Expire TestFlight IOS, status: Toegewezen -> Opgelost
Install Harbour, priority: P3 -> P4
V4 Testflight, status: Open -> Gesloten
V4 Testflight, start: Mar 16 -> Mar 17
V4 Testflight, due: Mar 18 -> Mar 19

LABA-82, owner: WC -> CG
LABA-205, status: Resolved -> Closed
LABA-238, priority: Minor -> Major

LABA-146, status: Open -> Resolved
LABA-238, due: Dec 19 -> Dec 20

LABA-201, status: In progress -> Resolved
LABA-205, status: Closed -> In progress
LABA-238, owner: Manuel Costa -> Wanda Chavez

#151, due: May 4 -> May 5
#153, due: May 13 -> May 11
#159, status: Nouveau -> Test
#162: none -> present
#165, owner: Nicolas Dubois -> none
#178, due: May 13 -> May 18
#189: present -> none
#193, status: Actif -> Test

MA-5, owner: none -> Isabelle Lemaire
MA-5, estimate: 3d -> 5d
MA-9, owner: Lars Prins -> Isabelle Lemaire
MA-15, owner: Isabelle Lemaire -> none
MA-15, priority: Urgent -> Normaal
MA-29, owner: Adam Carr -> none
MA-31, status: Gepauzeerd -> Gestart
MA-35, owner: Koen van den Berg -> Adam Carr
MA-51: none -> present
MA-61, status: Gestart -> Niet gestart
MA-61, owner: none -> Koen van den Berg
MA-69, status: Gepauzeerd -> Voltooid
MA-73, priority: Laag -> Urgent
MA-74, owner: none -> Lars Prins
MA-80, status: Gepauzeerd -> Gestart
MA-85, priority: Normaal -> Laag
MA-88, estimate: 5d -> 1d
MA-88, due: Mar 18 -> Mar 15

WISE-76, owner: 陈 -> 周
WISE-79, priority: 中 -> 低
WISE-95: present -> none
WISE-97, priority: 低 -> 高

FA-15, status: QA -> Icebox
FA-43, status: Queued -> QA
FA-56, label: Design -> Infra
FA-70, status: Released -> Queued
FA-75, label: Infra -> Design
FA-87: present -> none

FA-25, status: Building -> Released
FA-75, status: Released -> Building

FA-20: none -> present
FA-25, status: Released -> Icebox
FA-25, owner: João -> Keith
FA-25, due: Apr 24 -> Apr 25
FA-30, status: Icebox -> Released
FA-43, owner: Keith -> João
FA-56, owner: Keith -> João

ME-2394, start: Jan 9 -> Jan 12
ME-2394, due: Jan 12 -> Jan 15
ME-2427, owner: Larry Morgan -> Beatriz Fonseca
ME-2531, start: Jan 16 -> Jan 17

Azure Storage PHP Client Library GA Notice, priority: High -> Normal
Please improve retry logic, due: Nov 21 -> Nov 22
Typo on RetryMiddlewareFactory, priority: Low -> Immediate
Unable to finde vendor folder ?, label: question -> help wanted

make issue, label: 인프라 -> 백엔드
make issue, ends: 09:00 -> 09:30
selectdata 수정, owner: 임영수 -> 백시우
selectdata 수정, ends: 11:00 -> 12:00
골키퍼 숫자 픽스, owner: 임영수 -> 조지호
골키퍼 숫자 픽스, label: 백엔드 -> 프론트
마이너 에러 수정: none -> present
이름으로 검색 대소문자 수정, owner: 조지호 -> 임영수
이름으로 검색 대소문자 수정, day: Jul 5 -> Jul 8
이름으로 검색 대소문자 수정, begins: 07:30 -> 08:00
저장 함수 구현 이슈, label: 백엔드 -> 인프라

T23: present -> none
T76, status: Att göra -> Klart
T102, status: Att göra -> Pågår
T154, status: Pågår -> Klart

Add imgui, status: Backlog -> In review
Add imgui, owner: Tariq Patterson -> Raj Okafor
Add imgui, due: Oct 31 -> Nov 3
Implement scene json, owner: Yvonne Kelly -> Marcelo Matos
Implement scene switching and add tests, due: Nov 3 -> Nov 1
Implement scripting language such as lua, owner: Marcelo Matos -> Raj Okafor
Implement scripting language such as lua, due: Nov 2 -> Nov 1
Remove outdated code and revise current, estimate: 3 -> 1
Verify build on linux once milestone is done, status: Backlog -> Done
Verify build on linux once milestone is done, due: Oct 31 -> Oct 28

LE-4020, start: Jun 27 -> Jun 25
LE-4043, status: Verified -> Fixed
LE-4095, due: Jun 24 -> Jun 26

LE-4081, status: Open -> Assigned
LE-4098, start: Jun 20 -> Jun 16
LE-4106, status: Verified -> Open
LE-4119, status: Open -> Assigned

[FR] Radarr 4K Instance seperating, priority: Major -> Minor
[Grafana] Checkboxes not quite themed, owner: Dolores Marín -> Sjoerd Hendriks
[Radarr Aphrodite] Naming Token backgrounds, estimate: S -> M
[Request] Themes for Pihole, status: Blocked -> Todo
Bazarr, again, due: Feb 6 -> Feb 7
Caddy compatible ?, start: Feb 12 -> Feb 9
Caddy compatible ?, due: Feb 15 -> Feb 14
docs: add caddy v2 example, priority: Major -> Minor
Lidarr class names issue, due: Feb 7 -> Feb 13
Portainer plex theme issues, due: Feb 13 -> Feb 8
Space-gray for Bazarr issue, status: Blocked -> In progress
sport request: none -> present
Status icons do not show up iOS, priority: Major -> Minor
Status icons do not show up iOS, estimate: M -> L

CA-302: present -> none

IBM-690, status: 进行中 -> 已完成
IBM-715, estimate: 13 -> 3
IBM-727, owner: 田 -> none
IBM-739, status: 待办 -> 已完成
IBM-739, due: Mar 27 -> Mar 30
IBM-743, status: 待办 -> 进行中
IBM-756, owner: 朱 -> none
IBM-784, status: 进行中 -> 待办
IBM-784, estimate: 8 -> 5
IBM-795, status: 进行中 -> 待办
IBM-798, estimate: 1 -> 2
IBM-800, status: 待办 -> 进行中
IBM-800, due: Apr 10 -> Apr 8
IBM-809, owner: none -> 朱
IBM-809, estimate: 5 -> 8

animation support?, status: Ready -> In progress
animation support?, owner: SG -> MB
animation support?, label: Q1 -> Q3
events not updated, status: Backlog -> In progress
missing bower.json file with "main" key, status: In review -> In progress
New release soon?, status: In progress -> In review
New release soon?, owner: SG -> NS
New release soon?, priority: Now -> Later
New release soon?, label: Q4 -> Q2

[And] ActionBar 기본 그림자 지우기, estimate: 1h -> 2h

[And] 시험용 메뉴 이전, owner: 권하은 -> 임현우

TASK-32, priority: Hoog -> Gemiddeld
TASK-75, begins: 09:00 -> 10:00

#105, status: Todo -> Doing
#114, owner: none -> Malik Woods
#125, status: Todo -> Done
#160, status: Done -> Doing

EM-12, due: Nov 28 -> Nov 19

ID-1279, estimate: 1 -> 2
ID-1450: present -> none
********************
In the listing above, the lines from the one containing "MA-88, due: Mar 18 -> Mar 15" through the one containing "Please improve retry" must be set down exactly, with no other lines.

MA-88, due: Mar 18 -> Mar 15

WISE-76, owner: 陈 -> 周
WISE-79, priority: 中 -> 低
WISE-95: present -> none
WISE-97, priority: 低 -> 高

FA-15, status: QA -> Icebox
FA-43, status: Queued -> QA
FA-56, label: Design -> Infra
FA-70, status: Released -> Queued
FA-75, label: Infra -> Design
FA-87: present -> none

FA-25, status: Building -> Released
FA-75, status: Released -> Building

FA-20: none -> present
FA-25, status: Released -> Icebox
FA-25, owner: João -> Keith
FA-25, due: Apr 24 -> Apr 25
FA-30, status: Icebox -> Released
FA-43, owner: Keith -> João
FA-56, owner: Keith -> João

ME-2394, start: Jan 9 -> Jan 12
ME-2394, due: Jan 12 -> Jan 15
ME-2427, owner: Larry Morgan -> Beatriz Fonseca
ME-2531, start: Jan 16 -> Jan 17

Azure Storage PHP Client Library GA Notice, priority: High -> Normal
Please improve retry logic, due: Nov 21 -> Nov 22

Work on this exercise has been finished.